Bu kapsamda, TİHV’in temel yetkinlik alanı dışındaki insan hakları ihlalleri ile ilgili olarak ise bize ulaşan başvuruların başta İnsan Hakları Derneği olmak üzere ilgili kurumlarca kayıt altına alınması ve takibinin yapılması için yönlendirilmekte ve gerekli koordinasyonun güçlendirilmesine özen göstermekte olduğumuzu ifade etmek isteriz.

  • Ayrıca, bilindiği üzere OHAL süresince 667 sayılı KHK’nın 6.maddesinin 1.fıkrasının a bendi uyarınca gözaltı süresi 30 güne çıkarılmış ve 668 sayılı KHK’nın 3.maddesinin 1. Fıkrasının m bendi uyarınca ise gözaltıların ilk 5 günü avukatla görüş yasağı uygulanmaktadır.

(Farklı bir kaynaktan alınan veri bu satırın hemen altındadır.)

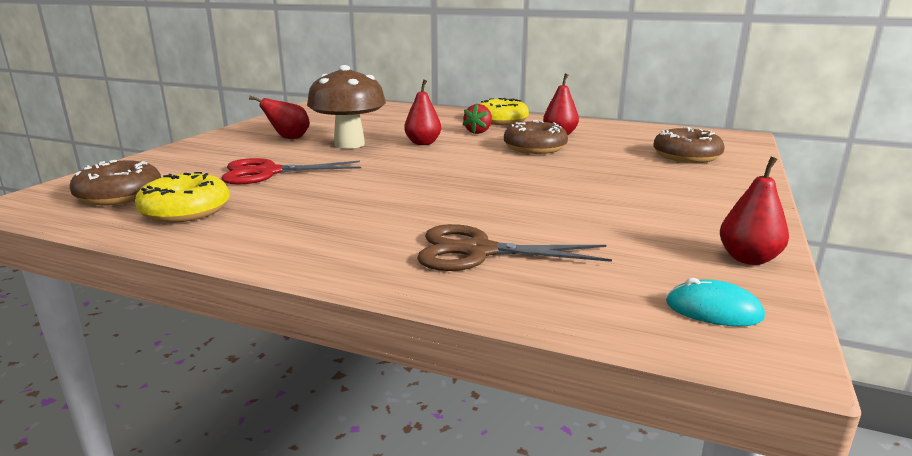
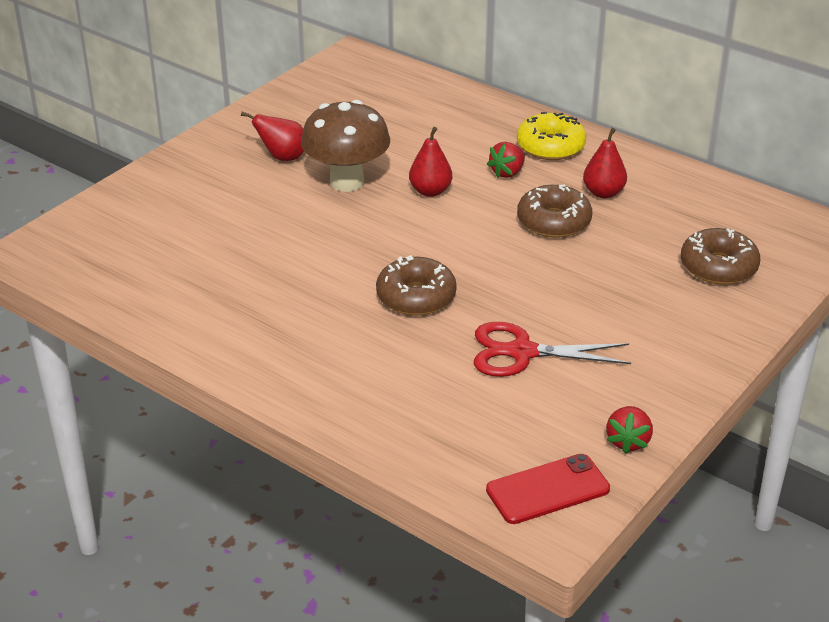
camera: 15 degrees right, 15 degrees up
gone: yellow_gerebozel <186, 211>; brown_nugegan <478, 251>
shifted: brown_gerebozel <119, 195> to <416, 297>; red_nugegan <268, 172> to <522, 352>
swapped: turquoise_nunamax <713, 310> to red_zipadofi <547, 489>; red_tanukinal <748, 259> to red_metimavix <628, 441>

Bu kapsamda atılabilecek adımlara ilişkin ise, avukatlara tavsiyeler niteliğinde İnsan Hakları Derneği’nin hazırlamış olduğu ilgili nota resmi web sitesi üzerinden erişilebileceği gibi, Cumhuriyet Başsavcılığı, Sulh Ceza Hakimliği ve AİHM’e yönelik ilgili dilekçe örneklerine de yine ihd@ihd.org.tr adresinden talep edilerek erişilebilir.
  • Bir diğer husus olarak, bugüne kadar yaptığımız yazılı ve sözlü açıklamalarımızda da paylaştığımız üzere, bağımsızlığı güvence altına alınmış olan adil soruşturma ve yargılama süreçleri işletilmeden öğretmen/kamu çalışanlarının açığa alınmaları/görevlerine son verilmeleri, bu kişiler üzerinde olduğu gibi tüm sonuçları itibari ile de birçok düzeyde insan hakları ihlallerine yol açmaktadır.

Bu kapsamda, ilgili sendika/meslek odalarının büyük bir çaba içinde olduğu bilinmektedir. Örneğin, 1 Eylül 2016 tarihli 672 sayılı KHK ile görevinden ihraç edilenlere ilişkin 60 günlük başvuru süresi içerisinde kullanılmak üzere, Kamu Emekçileri Sendikaları Konfederasyonu’nun (KESK) resmi web sitesinde yer alan Danıştay dava dilekçe örneğinin oldukça faydalı olduğu görülmektedir. Hatırlatmakta yarar var ki, bu dilekçeden 1 Eylül 2016 tarihli KHK dışındaki kararlar neticesinde açığa alınan/görevine son verilen tüm kişiler tarafından da ilgili kısımları yeniden düzenlenmek suretiyle faydalanılabilir.

Ayrıca, yine 1 Eylül 2016 tarihli KHK sonucu yaşanan ihraçlar için 60 günlük başvuru süresinin 1 Kasım 2016 tarihi itibariyle dolacağı göz önünde bulundurularak, bu süre zarfında başvuru hakkını kullanmamış ya da kullanamamış olan kişilerin 1 Kasım 2016 tarihi itibariyle doğrudan Avrupa İnsan Hakları Mahkemesi’ne (AİHM) başvurmaları mümkündür.

Son olarak, bu tür ihlallere maruz kalanların, bu ihlallerin sonlandırılması, sonuçlarının giderilmesi için var olan insan hakları kurumları içerisinde ya da kendilerinin oluşturacakları örgütlenmelerde çaba göstermeleri son derece kıymetlidir. Yukarıda ve her sözlü ya da yazılı açıklamamızda da vurguladığımız üzere, Türkiye İnsan Hakları Vakfı olarak 1990 yılından bugüne taşıdığımız bilgi ve deneyimler ışığında, her dönem olduğu gibi içerisinde bulunduğumuz OHAL koşullarında da insan hakları, barış ve demokrasi mücadelesini kararlılıkla sürdürecek olduğumuzu tüm kamuoyuna duyururuz.